─── RECORDS TO PROCESS
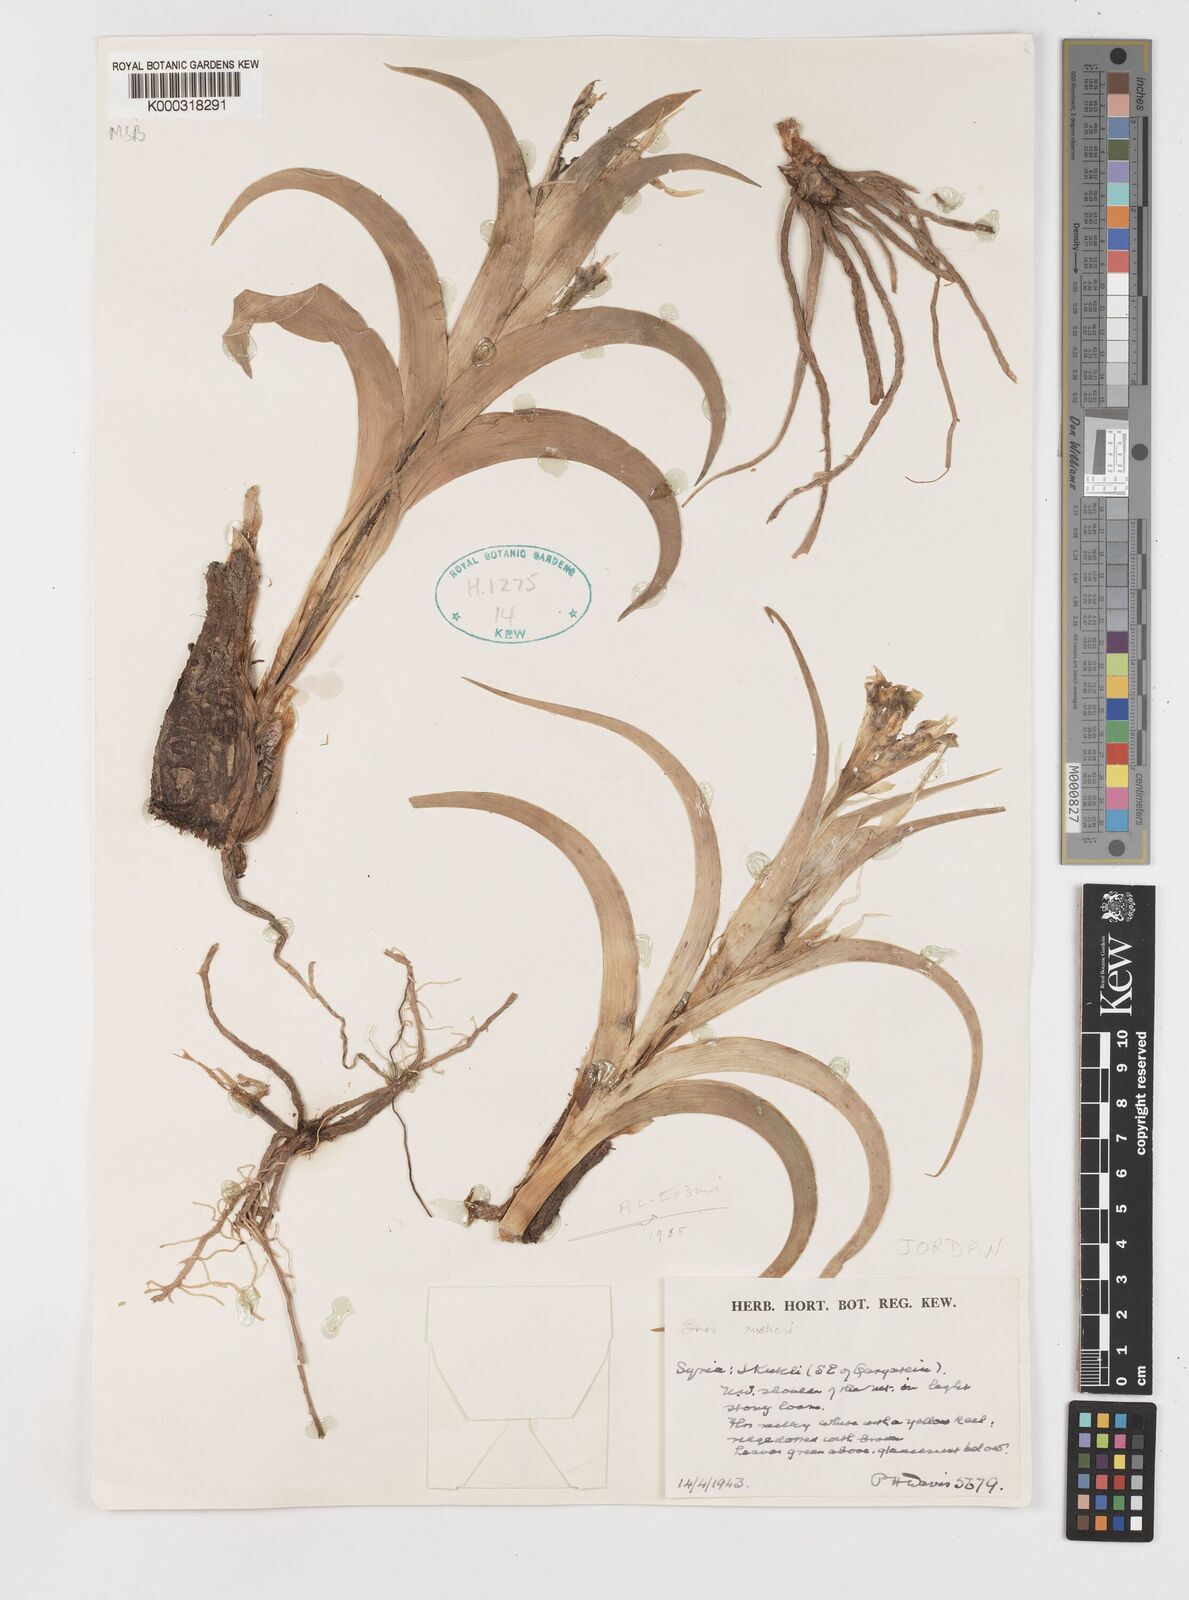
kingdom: Plantae
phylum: Tracheophyta
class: Liliopsida
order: Asparagales
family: Iridaceae
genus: Iris
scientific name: Iris aucheri
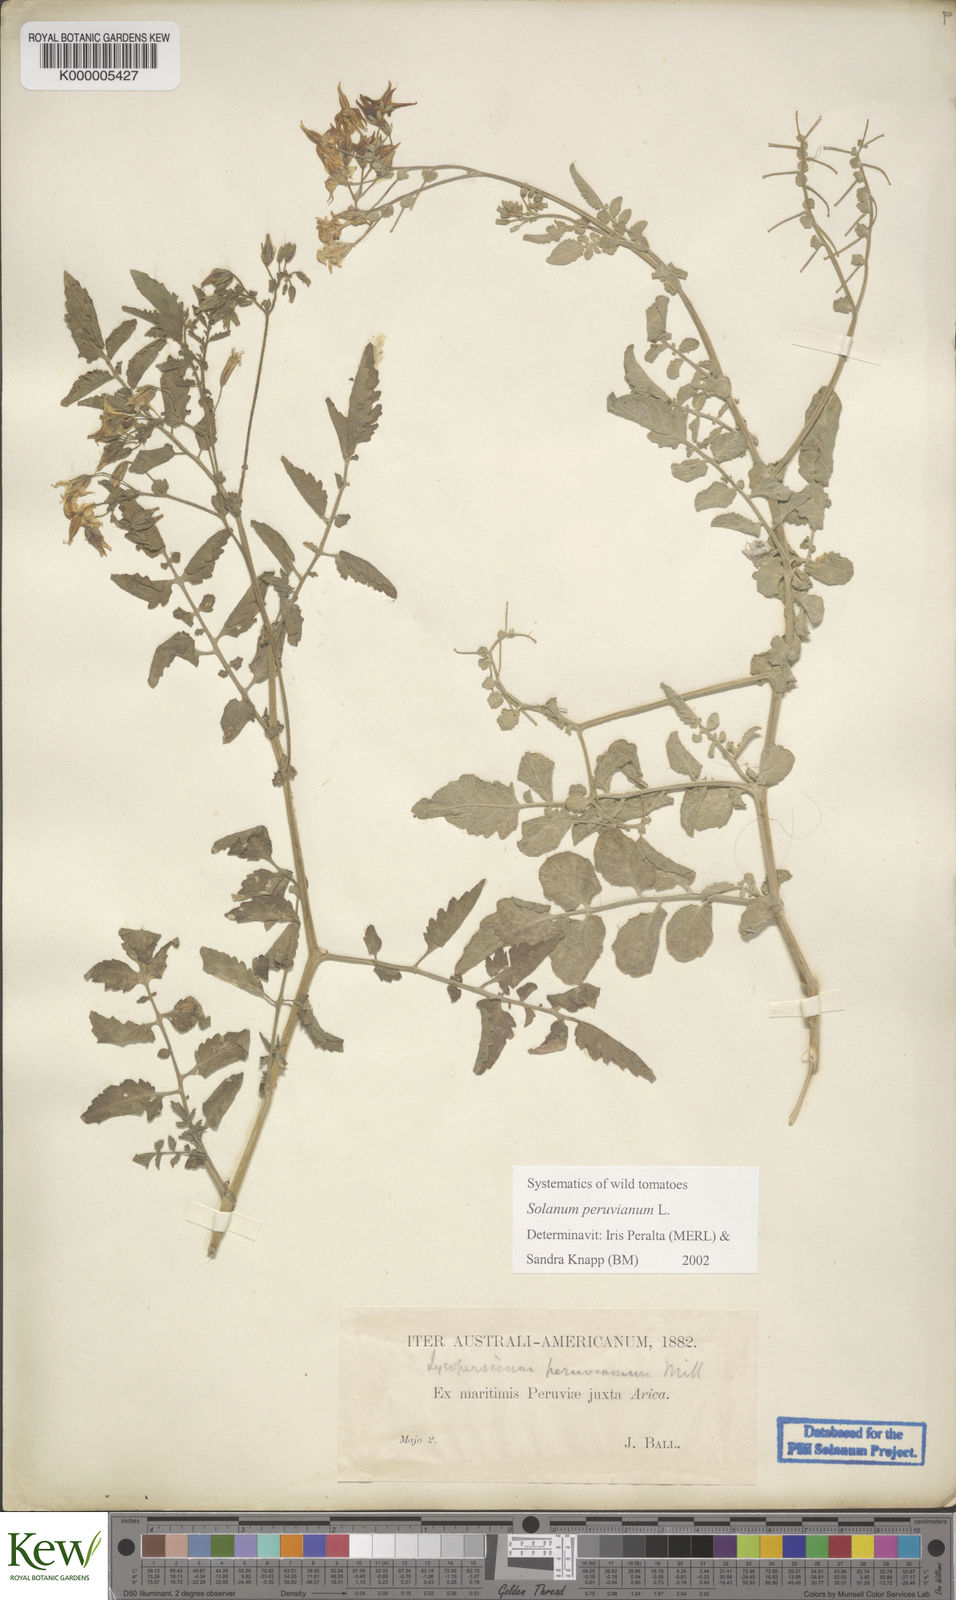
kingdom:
──────
- _STATED GOAL_
Retype every line of text in all the rows above without changing anything, and leave out the pictures.

- _RESPONSE_
kingdom: Plantae
phylum: Tracheophyta
class: Liliopsida
order: Asparagales
family: Iridaceae
genus: Iris
scientific name: Iris aucheri
kingdom:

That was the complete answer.